Runtime Rules (DSL Management)

Path: /operate/dsl. Verbs: rule:read to browse, rule:write / rule:write:structural / rule:delete to change (granted by maintainer, operator, admin).

DSL Management lets you edit a connected OAP’s analysis rules — MAL (otel-rules, telegraf-rules, log-mal-rules) and LAL (lal) — at runtime, without restarting the backend. You browse a catalog, open a rule in the editor, and save; OAP applies the change live across the cluster. Bundled rules shipped with OAP can be overridden, inactivated, or reverted to their bundled version.

Two companion pages, both rule:read-gated, sit alongside the editable catalogs:

  • OAL catalog (/operate/oal) — a read-only browser of the connected OAP’s OAL rules. OAL rules are not runtime-editable; this page lets you read them, but changes go through the OAP build, not the live editor.
  • Dump & restore (/operate/dsl/dump) — exports the connected OAP’s runtime rules for backup and re-imports them onto another OAP.

The two kinds of edit

When you save, OAP classifies the change and one of two things happens:

Edit What happens What you see
Body / filter / tag only Applied instantly on this node and picked up by every other node on its next scan. No schema change, no collection gap. A brief “saved” confirmation.
Structural — moves a metric’s storage shape (scope, downsampling, or the metric set added/removed) OAP changes the backend schema and rolls it out across the cluster. This runs in the background and can take from seconds to a few minutes. A live progress stepper (below).

A structural save is accepted immediately but is not durable yet — the editor tracks it to completion so you know when the change is truly live. You can leave the page while it runs; reopening the editor resumes the progress.

Structural apply progress

The stepper walks through:

Compiled & schema applied → Confirming across the cluster → Committing → Done

Confirming across the cluster is the step that can take a while — OAP waits for every storage node to pick up the new schema before committing. This is expected; it is not stuck.

The apply ends in one of three states:

State Meaning What to do
Done (applied) Committed, durable, and confirmed across the cluster. Nothing — the change is live.
Applied — cluster propagation unconfirmed (warning) The change is committed and durable, but one or more nodes hadn’t confirmed the new schema within OAP’s fence budget. The editor lists those nodes. Nothing required — the listed nodes catch up automatically on their next scan. If a node stays behind, check its health, then optionally Force re-apply (below). Reopening the editor later shows the rule as applied.
Apply failed — rolled back (error) A pre-commit error stopped the apply. The cluster stays on the previous rule and your edit is kept in the editor. The failure reason is shown inline. Read the reason. A compile error appears as an inline diagnostic — fix the YAML and save again. For a transient failure (e.g. storage briefly unavailable), retry once healthy, or use Force re-apply.

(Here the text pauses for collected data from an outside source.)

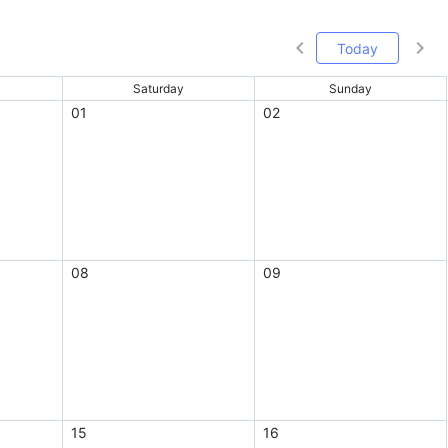
Today
Saturday
Sunday
01
02
08
09
15
16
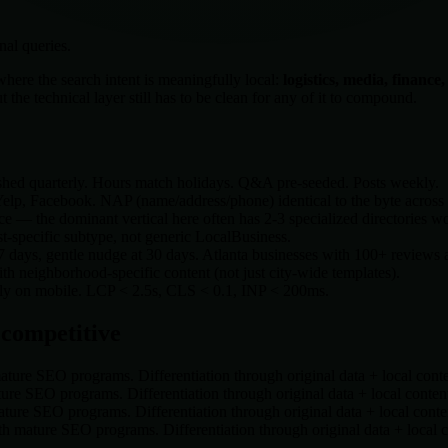
nal queries.
here the search intent is meaningfully local:
logistics, media, finance
he technical layer still has to be clean for any of it to compound.
shed quarterly. Hours match holidays. Q&A pre-seeded. Posts weekly.
lp, Facebook. NAP (name/address/phone) identical to the byte across a
e — the dominant vertical here often has 2-3 specialized directories w
t-specific subtype, not generic LocalBusiness.
 7 days, gentle nudge at 30 days.
Atlanta
businesses with 100+ reviews an
 neighborhood-specific content (not just city-wide templates).
rely on mobile. LCP < 2.5s, CLS < 0.1, INP < 200ms.
 competitive
ture SEO programs. Differentiation through original data + local cont
re SEO programs. Differentiation through original data + local conten
ure SEO programs. Differentiation through original data + local conte
h mature SEO programs. Differentiation through original data + local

A reload of the editor while an apply is still running resumes the live progress; a reload after it finished shows the rule’s stored state (a propagation-unconfirmed apply then reads simply as applied, because the change is durable).

Force re-apply (recover)

When an apply is degraded or transiently failed, the editor offers Force re-apply (recover). It re-runs the apply across the cluster to re-confirm the schema and un-stick any node still waiting — even when the rule content is unchanged.

Because it runs the full apply pipeline, a force re-apply briefly pauses collection for that rule’s metrics, so the editor asks you to confirm first. Use it to clear a stuck apply or to coax a lagging node into re-confirming. It does not help a compile error — fix the rule content for those.

Force re-apply requires the rule:write:structural permission.

Inactivate, delete, revert

  • Inactivate stops a rule without removing it. Applies instantly.
  • Delete removes an operator-pushed rule that has no bundled version. A rule must be inactivated before it can be deleted.
  • Revert to bundled discards an override and reinstalls the bundled version. This is a schema change, so it shows the same structural-apply progress stepper as a save (and the same Done / propagation-unconfirmed / failed outcomes); metrics defined only by the override are dropped. Reverting an ACTIVE rule inactivates it first automatically, so it takes one action.

Requirements

  • OAP admin port reachable from Horizon.
  • The receiver-runtime-rule module enabled on the connected OAP. The editor shows a warning when it is not.